Setting Up a Development Environment

Setting up JupyterLab in a Conda Environment

  1. Activate your desired conda environment to be used by JupyterLab:

conda activate tudat-space
  1. Install JupyterLab on the desired environment:

conda install jupyterlab
  1. Launch JupyterLab with its entry-point:



jupyter lab

Getting started with Jupyter Notebooks

Your default browser will now open a localhost page in your current directory, as given in the following figure:


Search and open your notebook. Once opened, you should see, for example, the following screen (Numerical Astrodynamics Assignment 1)


The notebook consists of blocks. There are three types of blocks, two of which are important for us: Markdown and Code. Markdown blocks contain mostly text, while Code blocks contain and run python code.

Setting up PyCharm

PyCharm is a famous Integrated Development Environment (IDE) to work with Python, widely used by developers and professionals. It is available for download here. The open-source, basic version (“Community”) is free to download and sufficient to write and run Python code; however, if you have a TU Delft account (or another educational email), you can download and activate the professional version as well. To activate your educational license, please visit this webpage.

To start working with PyCharm, you can create a new project. It is possible to set the conda environment to be used directly from PyCharm. You can follow this procedure to create a new project and use your conda installation of Tudat:

  1. Go to File > New project...

  2. From the tab PurePython, select the location of your project (i.e. provide the path to the directory of interest, named yourProjectFolderPath in the figure below).

  1. Select Existing interpreter and click on the three dots to the right to provide the path to the interpreter.

  2. Select Conda Environment on the left bar.

  3. Select Existing Environment and tell Pycharm where the environment python(.exe) is.


The location of the python interpreter in your active conda environment is the output of the which python command.


The project interpreter can be viewed and/or modified at any time, even after the project is created, by navigating to Settings > Project > Python Interpreter (Windows/Linux) or PyCharm > Preferences > Project > Python Interpreter (macOS). The figure below shows the interpreter panel on Windows.


After a project is created, it can happen that the run button is disabled. This issue can be caused by two reasons:

  • PyCharm is parsing and indexing the source files. This can take a few minutes, depending on the size of the project; the processes run in the background by PyCharm can be viewed and monitored from the bar at the bottom of the screen.

  • A run configuration is missing. This can be added manually by clicking on Add configuration next to the run button in the bar at the top of the editor (not explained here), but it is also possible to let PyCharm set up a predefined run configuration by right-clicking on a script and select Run from the context menu. This is the recommended procedure, if the user does not have specific requirements on the run configuration.

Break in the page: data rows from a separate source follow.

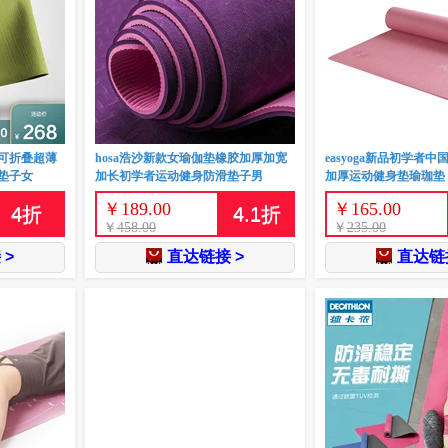
可折叠超薄
hosa浩沙新款女瑜伽垫橡胶加厚加宽
easyoga新品初学者中
垫子女
加长初学者运动健身防滑垫子男
加厚运动健身垫瑜珈垫
￥
189.00
￥
165.00
4
折
4.1
折
￥
458.00
￥
235.00
 >
直达链接 >
直达链接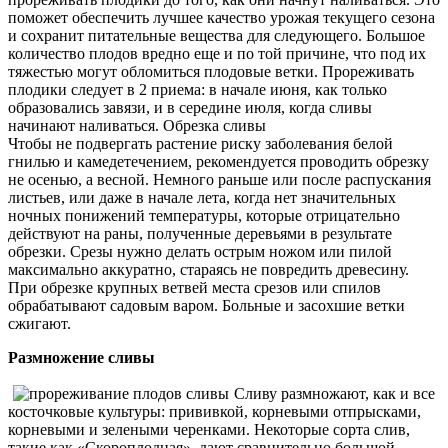
поможет обеспечить лучшее качество урожая текущего сезона
и сохранит питательные вещества для следующего. Большое
количество плодов вредно еще и по той причине, что под их
тяжестью могут обломиться плодовые ветки. Прореживать
плодики следует в 2 приема: в начале июня, как только
образовались завязи, и в середине июля, когда сливы
начинают наливаться. Обрезка сливы
Чтобы не подвергать растение риску заболевания белой
гнилью и камедетечением, рекомендуется проводить обрезку
не осенью, а весной. Немного раньше или после распускания
листьев, или даже в начале лета, когда нет значительных
ночных понижений температуры, которые отрицательно
действуют на раны, полученные деревьями в результате
обрезки. Срезы нужно делать острым ножом или пилой
максимально аккуратно, стараясь не повредить древесину.
При обрезке крупных ветвей места срезов или спилов
обрабатывают садовым варом. Больные и засохшие ветки
сжигают.
Размножение сливы
Сливу размножают, как и все
косточковые культуры: прививкой, корневыми отпрысками,
корневыми и зелеными черенками. Некоторые сорта слив,
такие как «Скороплодная», дают сравнительно большой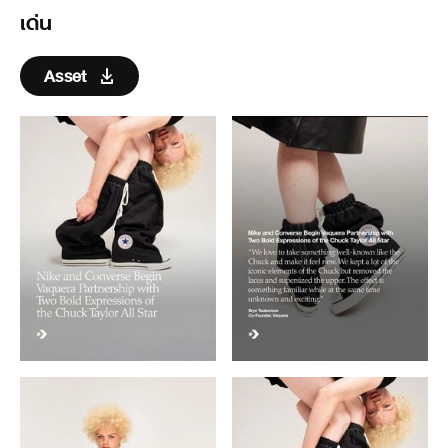
เด่น
Asset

If you are working with multiple source files (e.g. your code is split into multiple modules), the best practice is to let PyCharm know about this, so it will retrieve all the dependencies present in your modules. Otherwise, the IDE will parse the source code and complain about potential errors, especially while importing other modules: even if the code runs fine, PyCharm does not know where to look for them. This can be done as follows:

  1. Navigate to Settings > Project > Project Structure.

  2. Select the directory containing your source code and mark it as Sources (blue folder).


The students of AE4866 Propagation and Optimization in Astrodynamics are encouraged to follow all the steps presented above.

It is possible that, when a plot is created in a default way using, it will show statically in the SciView window. As a result, zooming in will result in blurring and interactive plots will be non-interactive. You can solve this in two ways:

  1. Navigate to Settings > Tools > Python Scientific, untick the ‘Show plots in tool window’ option. This may do what you desired, otherwise continue to step 2.

  1. You can manually define the plotting backend that is used, besides the default one that is included in PyCharm as shown below. A shortened list of recommended backends – sourced here – to try first are: QtAgg, TkAgg, macosx.

import matplotlib as mpl
import matplotlib.pyplot as plt

Other options are possible, such as Plotly, though it is up to you to decide.